The deal comes as Sage Pay’s parent company Sage Group said in September that it was seeking “strategic alternatives for the payments business.” The company had more recently been focused on accounting, people and payroll software.
Elavon was acquired by US Bancorp in 2001 for $2.1 billion and is active in 10 countries. Its main competitors include Stripe, Chase, MasterCard and Visa as well as Global Payments, Vantiv, FIS, Ingenico and Verifone. Sage Pay also competes with Stripe, in addition to Adyen, and PayPal.
The acquisition of Sage Pay is part of Elavon’s strategy to help its customers streamline and leverage the global economy, according to an Elavon press release on Monday (Nov. 18).

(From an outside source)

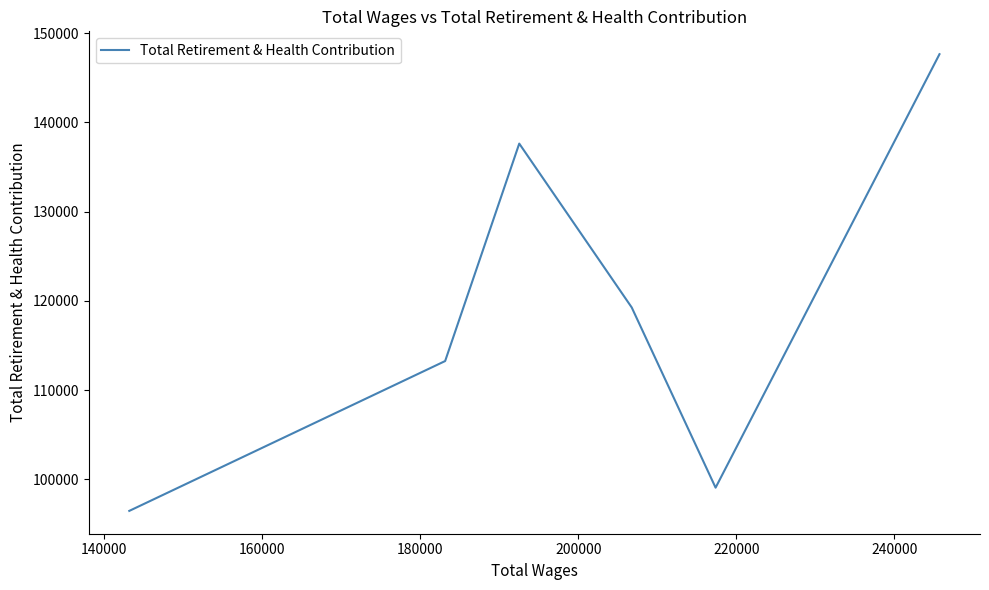

What is the sum of all values?

713348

“We are a customer-focused company that is helping businesses succeed in a global marketplace that is changing rapidly,” said Hannah Fitzsimons, president and general manager of Elavon Merchant Services in Europe. “This acquisition brings tremendous talent and leading technology to Elavon, which can be leveraged across the European market.”
Elavon is the fourth-largest merchant acquirer in Europe with cross-border capabilities. With Sage Pay, Elavon has increased its market share in the U.K. and Ireland.

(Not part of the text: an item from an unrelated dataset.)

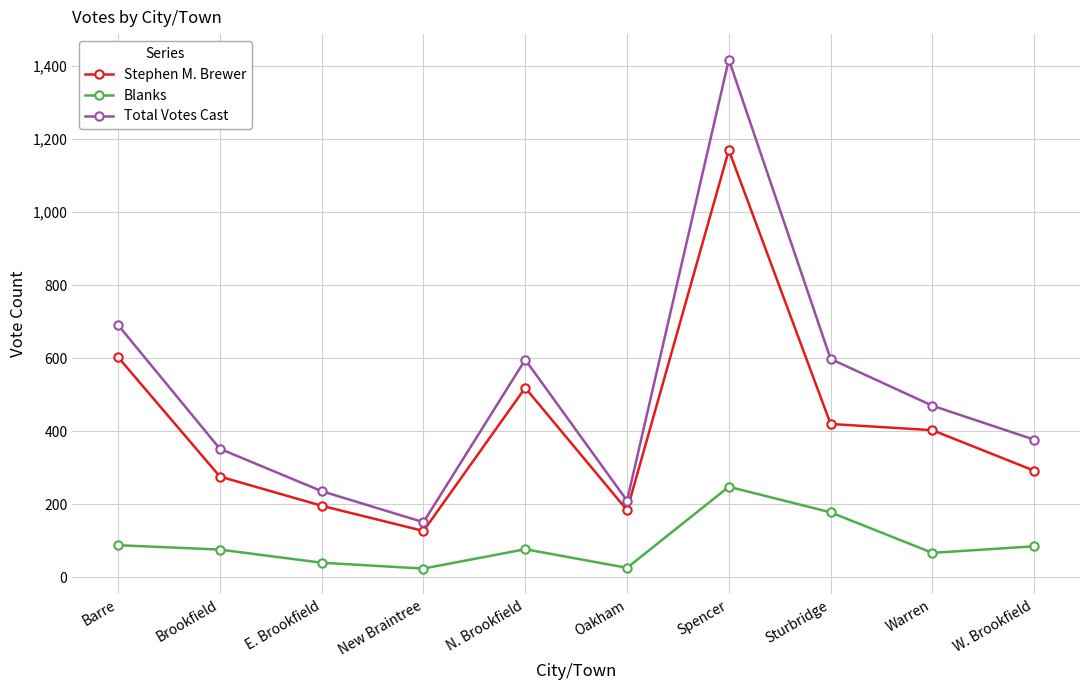

True or false: Blanks and Total Votes Cast cross at least once.

False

“We are thrilled to bring the talents and capabilities of Sage Pay employees to Elavon, where they will be an integral part of our company that is investing in the future,” said Declan Lynch, CEO of Elavon Financial Services, DAC.
Last year, the Bank of England (BoE) revamped its payments system and was expected to connect with FinTech firms using distributed ledger technology (DLT). The new plans will see the payments system, which supports British banking and trading, boost its defenses against cyberattacks by 2020, as well as increase the number of businesses that can use it.